Pretty much everything the hardware routers can do, a properly configured computer can do. Software like pfSense will configure a firewall with VPN abilities quite easily for both site to site and road warrior users.
Using a regular computer has the advantage of not being locked into a particular vendor or type of device. You can choose which software you want to use for a VPN, or even have multiple types - I often use a combination of OpenVPN, SSH tunnels and an HTTP proxy, for remote access to my company network, depending on what I'm doing and where.
One advantage the hardware routers SOMETIMES have is an encryption accelerator - which a PCI(e) or miniPCI(e) card which does all the encryption - this is much faster than doing it in software, and allows them to have significantly higher throughputs and handle more users. Not all of them include this feature, and depending on the WAN connections you have it might not make any difference anyways. But if you are looking to connect between two sites with say 100Mbit fibre, hardware acceleration will help. You can also buy some of these cards and add them to your own solution.

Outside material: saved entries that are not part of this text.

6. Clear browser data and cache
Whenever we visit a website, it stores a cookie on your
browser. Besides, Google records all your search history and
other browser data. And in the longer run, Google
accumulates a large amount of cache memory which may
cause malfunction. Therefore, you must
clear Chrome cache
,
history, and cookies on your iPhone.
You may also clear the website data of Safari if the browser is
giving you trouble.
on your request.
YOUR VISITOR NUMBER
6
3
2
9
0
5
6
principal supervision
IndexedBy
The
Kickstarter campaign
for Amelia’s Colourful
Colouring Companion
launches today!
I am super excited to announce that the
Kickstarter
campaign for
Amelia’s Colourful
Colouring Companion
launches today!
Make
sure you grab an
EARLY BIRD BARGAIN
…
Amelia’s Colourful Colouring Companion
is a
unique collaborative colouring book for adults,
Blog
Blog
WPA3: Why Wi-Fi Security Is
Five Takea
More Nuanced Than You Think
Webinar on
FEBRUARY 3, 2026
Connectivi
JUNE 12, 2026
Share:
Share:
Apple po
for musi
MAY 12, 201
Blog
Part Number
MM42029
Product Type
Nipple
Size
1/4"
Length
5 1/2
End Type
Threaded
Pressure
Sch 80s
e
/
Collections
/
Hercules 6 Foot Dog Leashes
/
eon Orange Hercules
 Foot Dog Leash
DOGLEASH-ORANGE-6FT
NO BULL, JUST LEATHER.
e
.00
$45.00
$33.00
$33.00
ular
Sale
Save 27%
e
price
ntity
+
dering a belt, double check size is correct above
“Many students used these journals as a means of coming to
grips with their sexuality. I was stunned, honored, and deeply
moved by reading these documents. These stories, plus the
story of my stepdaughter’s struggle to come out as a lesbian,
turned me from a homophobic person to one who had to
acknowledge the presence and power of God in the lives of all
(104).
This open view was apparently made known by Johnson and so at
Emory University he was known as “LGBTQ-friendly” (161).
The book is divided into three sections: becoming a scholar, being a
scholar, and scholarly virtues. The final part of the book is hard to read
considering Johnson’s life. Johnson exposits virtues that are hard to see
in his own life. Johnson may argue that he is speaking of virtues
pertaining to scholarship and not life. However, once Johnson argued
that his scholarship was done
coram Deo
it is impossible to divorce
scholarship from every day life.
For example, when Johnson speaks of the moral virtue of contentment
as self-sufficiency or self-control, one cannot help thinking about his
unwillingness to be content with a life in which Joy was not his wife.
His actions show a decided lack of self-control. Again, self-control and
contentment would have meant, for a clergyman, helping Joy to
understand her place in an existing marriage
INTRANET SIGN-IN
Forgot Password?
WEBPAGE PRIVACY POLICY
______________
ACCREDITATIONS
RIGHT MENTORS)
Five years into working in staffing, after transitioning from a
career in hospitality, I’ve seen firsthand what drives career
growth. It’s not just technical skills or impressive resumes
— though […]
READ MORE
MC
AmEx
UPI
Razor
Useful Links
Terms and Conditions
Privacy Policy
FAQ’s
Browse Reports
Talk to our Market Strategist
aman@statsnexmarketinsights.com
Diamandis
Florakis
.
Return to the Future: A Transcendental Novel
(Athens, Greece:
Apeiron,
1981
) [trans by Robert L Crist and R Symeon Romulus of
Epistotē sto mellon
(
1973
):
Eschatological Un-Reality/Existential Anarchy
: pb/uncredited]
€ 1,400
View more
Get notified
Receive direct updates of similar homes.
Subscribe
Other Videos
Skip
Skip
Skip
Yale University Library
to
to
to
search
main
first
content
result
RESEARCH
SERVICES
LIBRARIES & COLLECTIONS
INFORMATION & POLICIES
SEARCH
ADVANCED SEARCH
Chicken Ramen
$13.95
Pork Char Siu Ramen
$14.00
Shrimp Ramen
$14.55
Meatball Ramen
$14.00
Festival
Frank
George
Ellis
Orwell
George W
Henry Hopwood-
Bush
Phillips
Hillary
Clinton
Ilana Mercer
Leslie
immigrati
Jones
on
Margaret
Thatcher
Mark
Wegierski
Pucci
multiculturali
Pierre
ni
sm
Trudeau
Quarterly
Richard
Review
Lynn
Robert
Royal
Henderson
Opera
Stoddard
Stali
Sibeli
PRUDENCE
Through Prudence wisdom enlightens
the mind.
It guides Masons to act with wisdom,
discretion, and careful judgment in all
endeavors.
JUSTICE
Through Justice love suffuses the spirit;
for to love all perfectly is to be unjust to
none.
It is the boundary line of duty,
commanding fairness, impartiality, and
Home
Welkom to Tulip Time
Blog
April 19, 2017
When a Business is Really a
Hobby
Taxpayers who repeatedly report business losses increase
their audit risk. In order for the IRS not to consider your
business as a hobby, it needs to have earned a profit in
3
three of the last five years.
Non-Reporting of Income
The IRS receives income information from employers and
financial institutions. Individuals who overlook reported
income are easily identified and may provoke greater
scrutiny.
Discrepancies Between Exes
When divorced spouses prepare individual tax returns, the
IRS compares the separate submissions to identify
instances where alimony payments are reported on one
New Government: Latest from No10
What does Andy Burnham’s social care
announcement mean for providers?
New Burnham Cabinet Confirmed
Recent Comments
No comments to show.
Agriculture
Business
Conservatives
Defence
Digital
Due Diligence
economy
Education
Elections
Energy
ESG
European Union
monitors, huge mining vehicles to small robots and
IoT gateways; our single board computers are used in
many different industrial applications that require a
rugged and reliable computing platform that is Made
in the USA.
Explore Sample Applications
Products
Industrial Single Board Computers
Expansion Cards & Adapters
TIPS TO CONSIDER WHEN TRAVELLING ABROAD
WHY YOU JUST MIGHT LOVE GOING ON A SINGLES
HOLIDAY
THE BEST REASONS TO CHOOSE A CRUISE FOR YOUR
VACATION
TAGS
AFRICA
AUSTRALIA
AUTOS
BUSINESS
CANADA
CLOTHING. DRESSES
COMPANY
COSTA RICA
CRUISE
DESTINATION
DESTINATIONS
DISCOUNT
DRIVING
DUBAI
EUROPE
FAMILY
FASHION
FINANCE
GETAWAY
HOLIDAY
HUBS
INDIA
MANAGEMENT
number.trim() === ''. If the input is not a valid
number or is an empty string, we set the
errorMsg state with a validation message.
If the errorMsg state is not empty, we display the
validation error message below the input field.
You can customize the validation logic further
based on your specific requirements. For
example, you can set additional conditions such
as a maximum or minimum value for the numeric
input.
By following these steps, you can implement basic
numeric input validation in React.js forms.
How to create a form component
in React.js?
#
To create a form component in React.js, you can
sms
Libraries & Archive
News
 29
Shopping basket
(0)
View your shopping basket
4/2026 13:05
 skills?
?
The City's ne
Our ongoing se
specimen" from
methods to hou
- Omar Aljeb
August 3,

The other advantage they have is support - someone to call when it breaks or you can't figure out how to configure something. And someone to rush over with a brand new unit when it dies.
Many of the enterprise VPN units are underneath it all just running linux and openvpn with a shiny UI to it. That does make it easier to configure. But it also makes it difficult or impossible to adjust anything the vendor doesn't think you'll need to.